Me neither. TUF is definitely top three material for me (with JT and AB). Some days, I think it might be their best work. It's so hard to pick one. It can change by day.
 
So, you believe things they say about Pop years later, on reflection, but you don't believe things they (or Bono) say about TUF? At least, as far as TUF is concerned, you chose - rightly - not to believe in Bono. My advice: never trust bono. He lies.

You misunderstand me. It's not that I don't believe what U2 say about their music, years later. In fact, as I said, I think it's probably a more accurate reflection of what they really think.

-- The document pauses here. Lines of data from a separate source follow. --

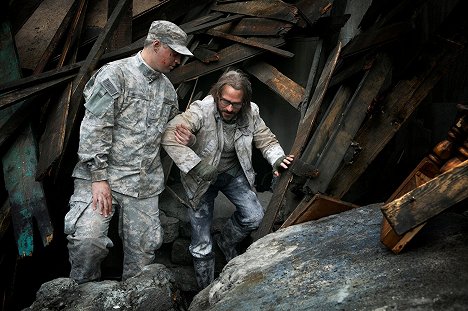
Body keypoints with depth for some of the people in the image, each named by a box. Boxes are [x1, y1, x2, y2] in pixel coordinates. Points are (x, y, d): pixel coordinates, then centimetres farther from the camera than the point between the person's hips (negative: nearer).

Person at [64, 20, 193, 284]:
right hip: (103, 175, -6)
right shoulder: (115, 74, -8)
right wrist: (99, 178, -18)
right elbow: (94, 129, -14)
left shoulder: (168, 88, 14)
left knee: (144, 247, 7)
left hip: (145, 182, 6)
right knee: (87, 238, -20)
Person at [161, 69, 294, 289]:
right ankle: (206, 290, 25)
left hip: (232, 172, 4)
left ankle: (226, 241, 25)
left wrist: (278, 160, -23)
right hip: (202, 178, -4)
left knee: (254, 217, -10)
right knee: (202, 243, 1)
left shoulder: (250, 114, -13)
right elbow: (169, 137, -38)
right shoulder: (201, 111, -28)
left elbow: (267, 140, -2)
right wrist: (196, 166, -43)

So I do believe what what Bono said about TUF...I believe he truly thinks it was a mess, lyrically and musically. That doesn't mean I have to agree with it. Just as you are free to disagree with the comments about Pop over the years.

As far as the "Bono lies" thing...yeah, I get it. But I think he's much more likely to, um, "over-promote" a record while he's trying to sell it, as opposed to years later when he has nothing to gain. As Stephen Spielberg said (about promoting movies), "There's a time to be a human being and there's a time to sell cars".

I think anyone whose followed this band throughout the years (including you, I, and most people around here), and sorted through their various comments has a pretty good idea of where they stand on each record.
 
Nothing to gain? Give me a break. They are still 'selling' after the fact. Towards their legacy and towards justifying the current creative direction. U2, or Bono specifically, love to revise history, continually. I'll point you towards Bono's various comments about Discotheque over the last decade. He tries to argue that if it were a #1 hit - then suddenly POP "works". When it was actually a top 10 hit. Objectively - that is an absurd viewpoint. Do you think that's what Bono really feels? Is he that delusional? Or is he (at the given times, say - when he was promoting ATYCLB or HTDAAB) spinning a yarn to try to excuse away their current turn toward more radio-friendly pop?

And he only does it for the same reason any politician does this sort of thing. Because it works. Anyone deferring to the band's opinion to justify their own is playing into it. Who really gives a shit what they say in that regard anyway? Does that play into your own view of the music? It shouldn't. I care about that they say w/r/t how a song comes about or whatever, but I don't much care how brilliant Bono thinks a given song is - whether he's selling the album or 10 years later selling the revised history of that album.

They obviously believe in the music they release at the time. Because obviously they aren't obligated to release anything. As soon as the shit hits the proverbial fan, Bono starts spinning. And many of his fans just defer to this opinion.

I was 22 when POP came out, old enough to remember the press and the hype and all the rest. They were 'all-in' on POP until they made a shit video for Disco that was received poorly and had an under-rehearsed tour get panned in America. And unlike a lot of people around here, I don't think POP was all that great. Half of it was the best we've seen of U2 in the last 15 years and the other half was an indicator of what was to come in terms of over-baked ideas with 37 producers sticking their mitts on it - and Bono singing the chorus to a single at the mixing desk or whatever.

15 years later, they are sticking to the idea that it was unfinished, etc. They spent a lot of time on that album, it was anything but undercooked. More like OVERcooked. But it's not really about POP anyway. It's about Bono and really, let's be honest - even Edge and the others - being almost entirely unreliable when it comes to discussing their own music. Such is the U2 paradox.